# Data under study:
= Beginning of Section =

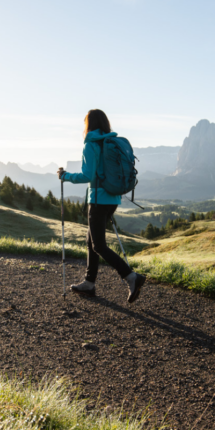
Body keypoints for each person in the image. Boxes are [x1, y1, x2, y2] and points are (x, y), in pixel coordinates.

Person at [58, 109, 146, 303]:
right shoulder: (111, 141)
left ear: (88, 124)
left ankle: (131, 277)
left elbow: (87, 176)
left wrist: (66, 177)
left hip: (98, 200)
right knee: (91, 242)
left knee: (98, 245)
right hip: (113, 199)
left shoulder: (91, 144)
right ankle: (89, 283)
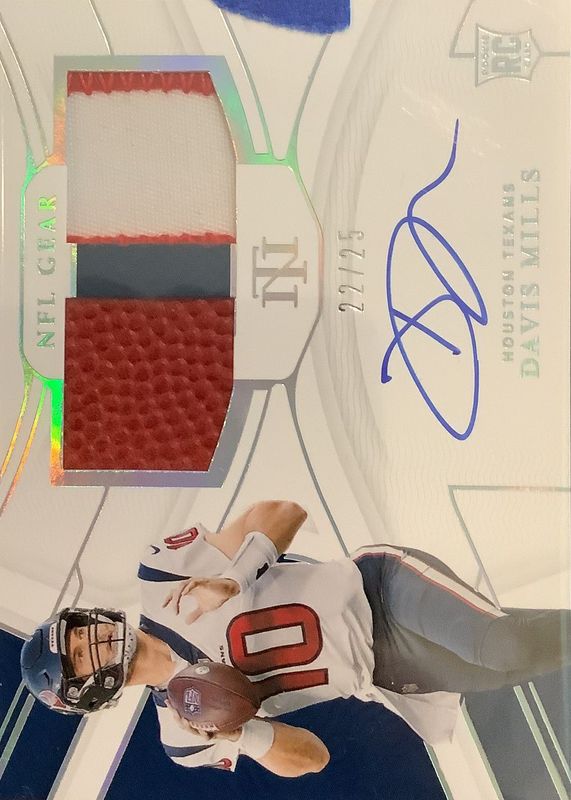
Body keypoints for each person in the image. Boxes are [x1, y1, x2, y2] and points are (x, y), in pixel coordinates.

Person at [20, 500, 571, 777]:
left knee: (505, 646)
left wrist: (233, 577)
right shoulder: (182, 736)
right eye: (79, 657)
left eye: (79, 631)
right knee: (524, 654)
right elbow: (313, 757)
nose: (92, 640)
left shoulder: (160, 576)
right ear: (89, 693)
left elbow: (287, 512)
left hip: (379, 588)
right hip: (386, 671)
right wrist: (237, 733)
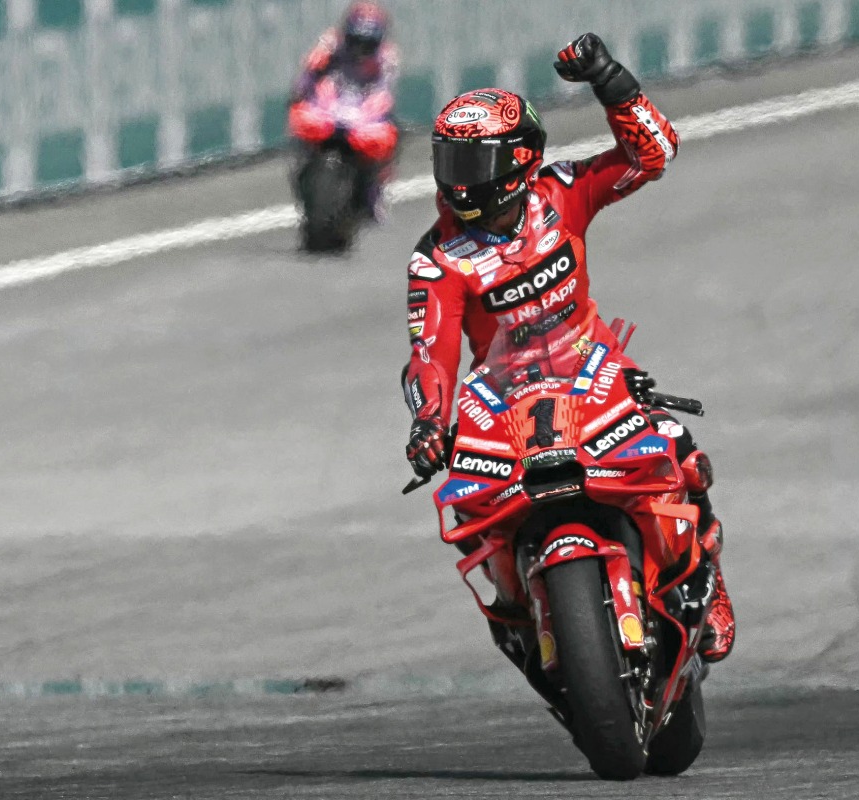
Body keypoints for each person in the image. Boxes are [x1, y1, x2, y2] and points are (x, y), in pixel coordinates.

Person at [400, 33, 734, 663]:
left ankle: (707, 580)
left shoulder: (560, 193)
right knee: (472, 504)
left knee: (677, 446)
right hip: (501, 396)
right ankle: (516, 612)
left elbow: (653, 154)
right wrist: (427, 422)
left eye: (471, 166)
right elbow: (430, 351)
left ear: (518, 161)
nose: (456, 182)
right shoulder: (436, 257)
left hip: (595, 366)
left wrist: (610, 81)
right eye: (449, 163)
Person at [288, 2, 399, 219]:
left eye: (367, 44)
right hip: (330, 103)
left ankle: (375, 190)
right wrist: (301, 91)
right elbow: (309, 72)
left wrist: (377, 109)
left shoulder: (387, 57)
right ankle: (303, 168)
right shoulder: (329, 43)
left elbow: (384, 91)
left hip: (362, 107)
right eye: (355, 41)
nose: (360, 50)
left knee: (392, 134)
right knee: (301, 128)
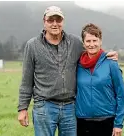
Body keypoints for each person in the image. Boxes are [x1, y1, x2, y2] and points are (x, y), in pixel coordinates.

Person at [17, 6, 118, 136]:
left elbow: (92, 50)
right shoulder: (33, 45)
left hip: (70, 107)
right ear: (44, 21)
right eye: (50, 20)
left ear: (63, 21)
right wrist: (22, 108)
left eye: (58, 20)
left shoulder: (75, 42)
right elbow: (26, 80)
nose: (55, 24)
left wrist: (107, 55)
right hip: (44, 106)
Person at [75, 23, 124, 136]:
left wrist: (118, 124)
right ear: (83, 43)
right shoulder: (76, 65)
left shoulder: (111, 63)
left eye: (95, 40)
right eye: (88, 41)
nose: (92, 44)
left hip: (107, 121)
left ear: (100, 41)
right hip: (82, 122)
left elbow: (121, 94)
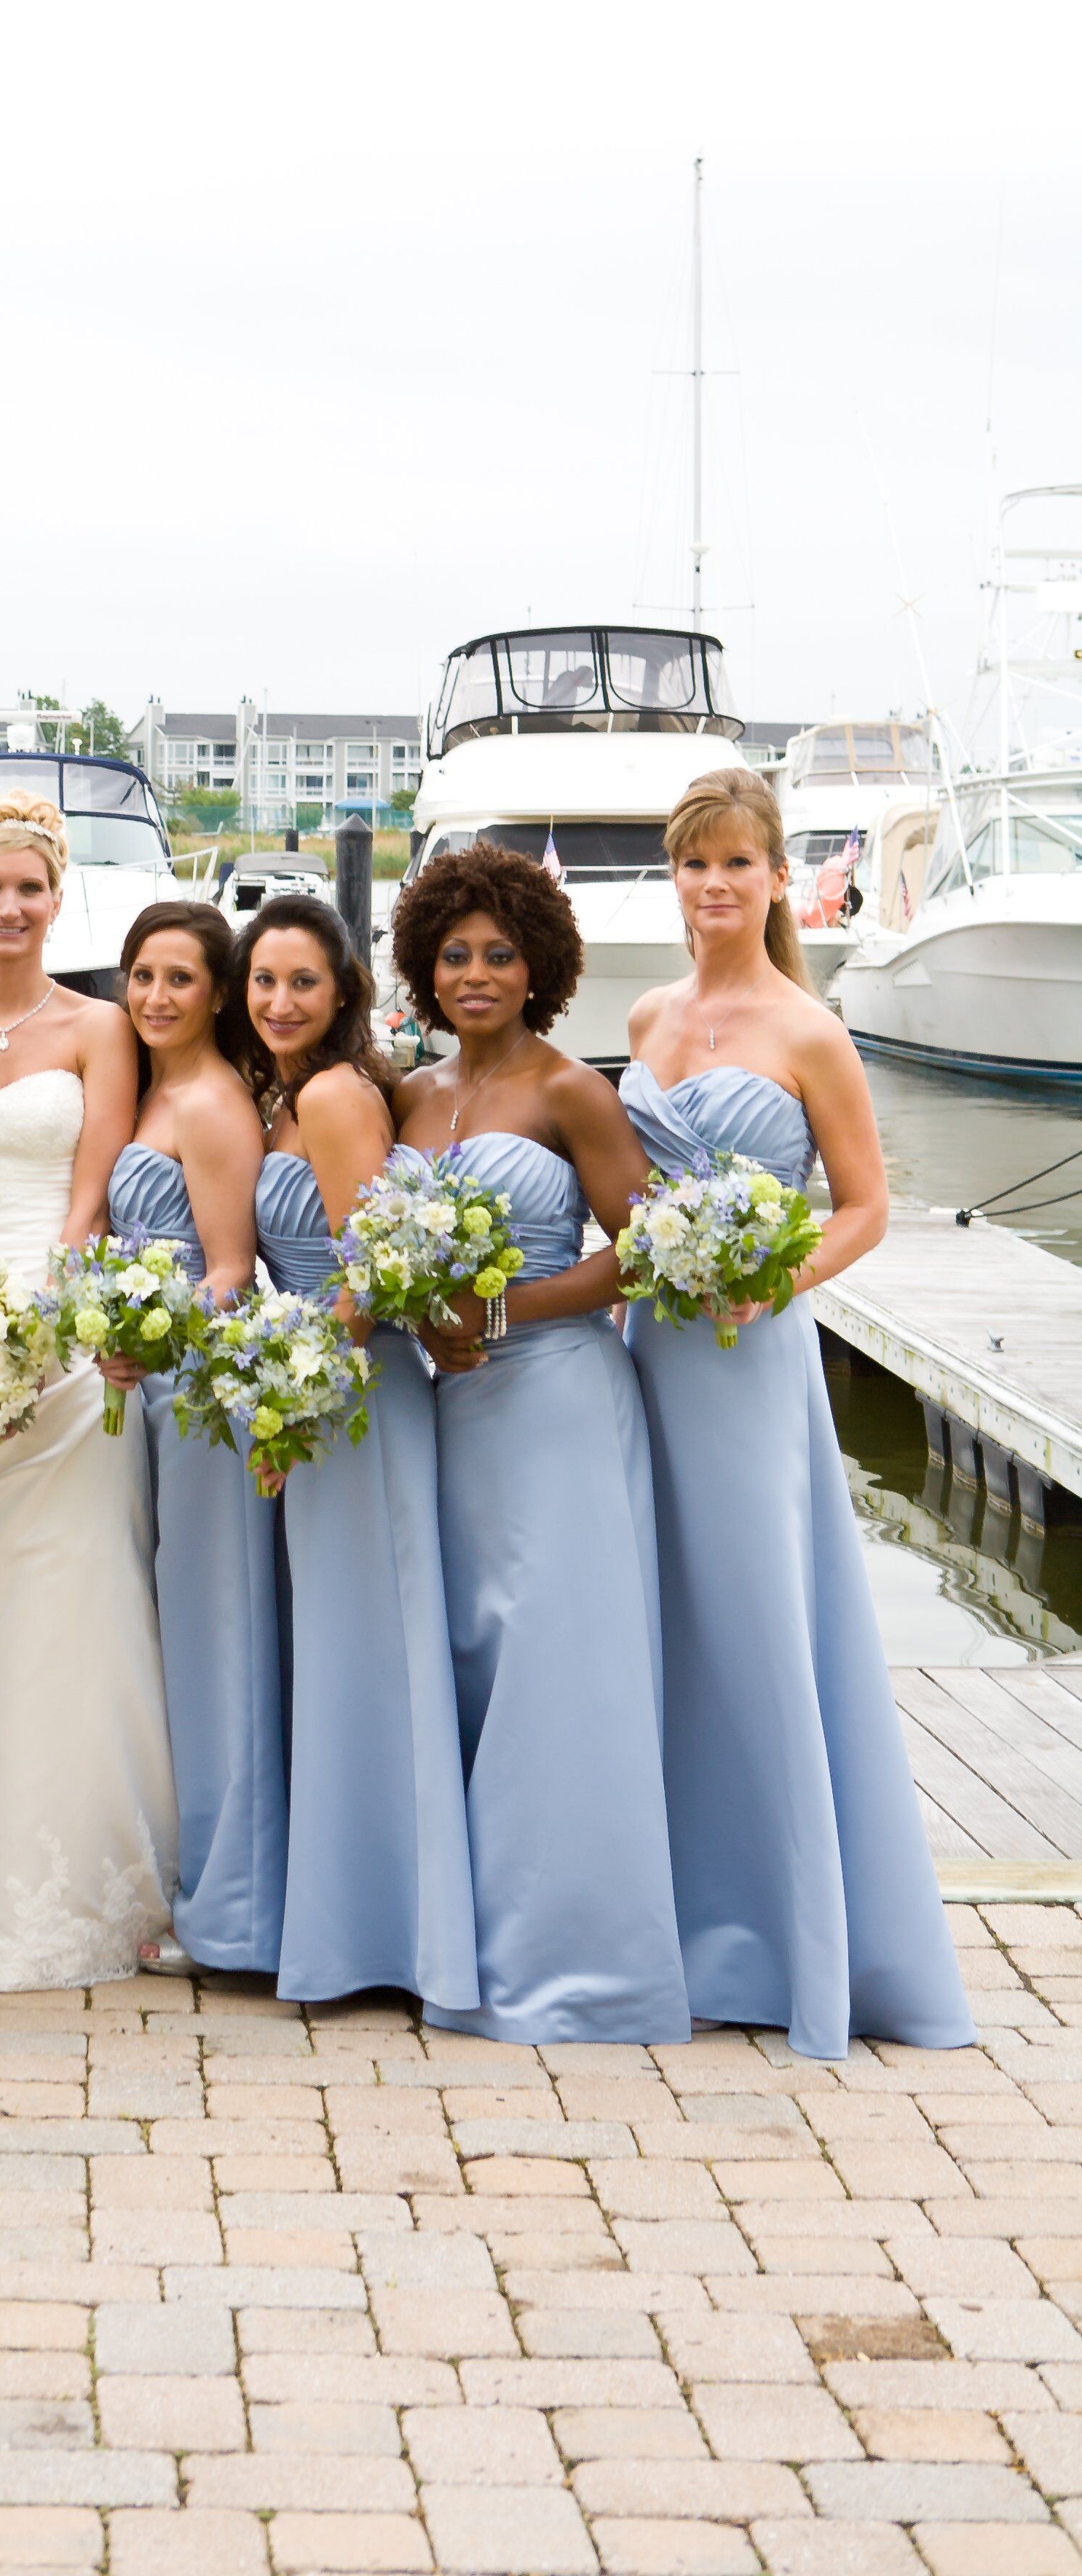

= End of Section =

# What the exercise asks:
In the listing above, find each line with the word "elbow" and return it.

# The answer:
left elbow: (87, 176)
right elbow: (313, 757)
left elbow: (287, 512)
left elbow: (653, 154)
right elbow: (430, 351)
right elbow: (309, 72)
left elbow: (384, 91)
left elbow: (92, 50)
right elbow: (26, 80)
left elbow: (121, 94)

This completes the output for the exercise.